Business

How Corowa Distilling Co turned $1 flour mill into booming business

The NSW man wanted to transform this product from “elite” to everyday and in the past year smashed through his $1.3m sales budget.

When Dean Druce had the opportunity to buy an old flour mill from the council for $1, he thought he had hit the jackpot.

He had a business idea and the spot was perfect for launching it.

“Back then you buy something for $1 and think how good is this, but it needed so much work,” he told news.com.au.

“They should have paid us to take it over. The roof was missing, every glass pane was missing, the building wasn’t straight and there were no services like gas, electricity, a phone line or water.

“I quickly realized it needed a lot more work than first anticipated but we knew where we wanted to go and how to fix it up.”

Eighteen months of renovations later, the mill was ready for Mr Druce to launch his whiskey distillery but it took another four years of fixing before it could be opened to the public.

During the renovations eight years ago, Mr Druce said they were finessing the whisky’s flavor profile after coming up with the idea back in 2010.

“We looked around at how many other whiskey distilleries there were in Australia and there 10 to 20 max, so we saw a niche,” he explained.

“Australia has some of the best barley in world and the best barrels from wineries and a great climate for making whiskey … It was a nice little fit as our family, we grew up on a farm, we came from the rural farming background … and all the ingredients along the way originate from the farm.”

The 33-year-old’s research included learning how to make whiskey in both Tasmania and Scotland under the old traditional methods.

The goal was to make a fruity and fragrant whiskey that was big on flavor but was easy to drink rather than having a big kick to it, Mr Druce said.

NSW-based Corowa Distilling Co was officially launched in August 2018 with a party to remember.

“There were 380 people attending including the acting prime minister (who) flew in and the Scottish whiskey owners came over and landed in a private jet to attend the event and then flew home,” he said.

“It was extremely special for us.”

All 320 bottles of whiskey they created also sold out at the party.

“We enjoyed a honeymoon period there where everything that we were bottling we were selling,” he added.

But business has continued to boom since then with Corowa Distilling Co selling around 20,000 bottles in the last financial year and soaring past its $1.3 million sales budget.

Mr Druce said his booze offers a “nice entry point” whiskey, which retails for $95, adding that there are hardly any single malt Australian whiskey’s that sell for under $100.

“We make whiskey so other people can enjoy it – not so it’s sitting in a barrel forever and aging,” he said.

“We didn’t want to make it elitist. We wanted an everyday drinker and consumer to buy it, enjoy it and talk about whiskey – that was always going to be our mantra.

“It means people can enter that Australian single malt bracket without breaking the bank.”

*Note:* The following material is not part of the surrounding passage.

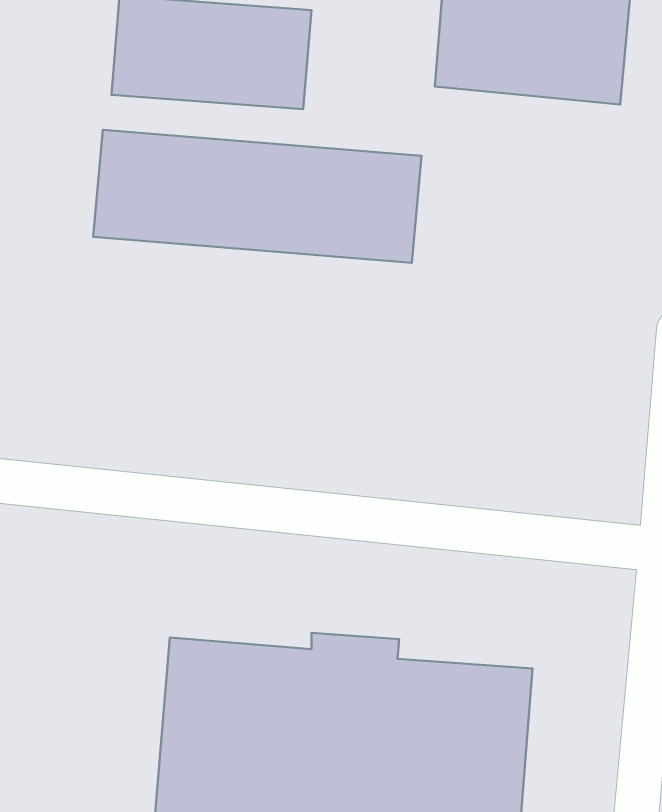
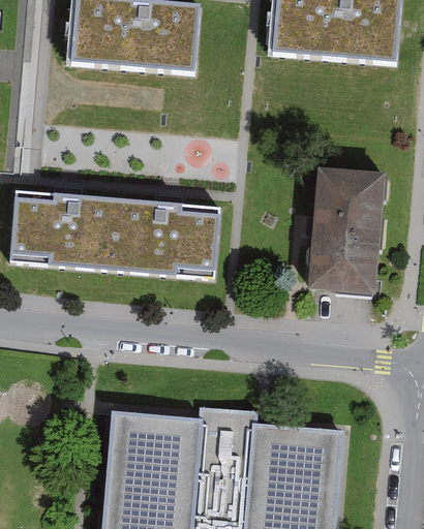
building: [93,130,422,263] -> [9,192,218,277]
building: none -> [310,169,386,300]

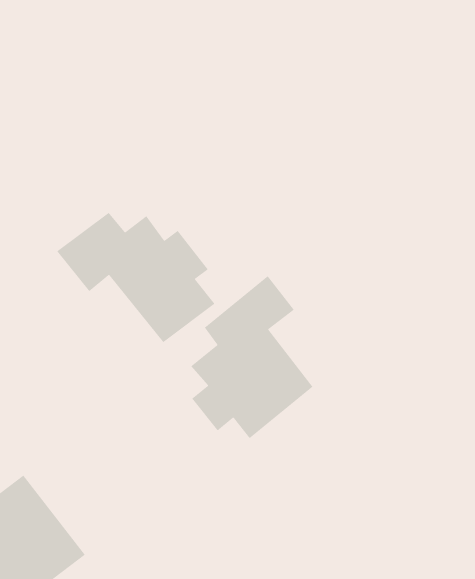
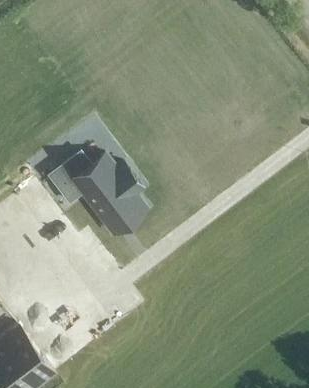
building: [190,275,313,439] -> none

Recently, Corowa Distilling was awarded Best Australian whiskey with its Characters Single Malt whiskey as part of Dan Murphy’s inaugural Decoded Spirits Awards.

It means the brand’s whiskey, which was previously stocked in 10 local Dan Murphy’s stores, will now be ranged in almost 260 outlets nationally.

Mr Druce said the recognition was “surreal”, even if he thinks awards in the spirit game can be “overrated” but said it will also mean moving the business out of being “slightly obscure”.

“I don’t like awards. I think awards in the spirits game are overrated – there are no substance and no mechanism to go and sell your product, you still have to work just as hard to sell the product,” he said.

“But Dan Murphy’s are an outlet and retailer that are going to buy it because of the awards.”

Australian whiskey is a rapidly growing category, with Dan Murphy’s having seen sales double in the last 12 months and the category is now growing faster than craft gin, which has seen an explosion in sales over the past few years.

Dan Murphy’s spirits category manager and Decoded Spirits judge James Duvnjak said the two biggest drinks trends in alcohol are customers wanting to support local producers and to drink less but better, and Australian whiskey ticks both of those boxes.

“Customers have started to discover that Australian whiskey can compete on the world stage when it comes to flavor and complexity. There are some great flavors and stories to explore from distilleries in our own backyard,” he said.

“Although Australian whiskey is often compared to single malt Scotch when it comes to flavour, it is distinctively unique.

“Australian distillers tend to use old wine and port barrels to age whiskey more than producers in other countries, simply because of our local wine industry. If the barrel has been filled with port or wine before it was filled with whiskey, it will pick up these flavors from the barrel also.”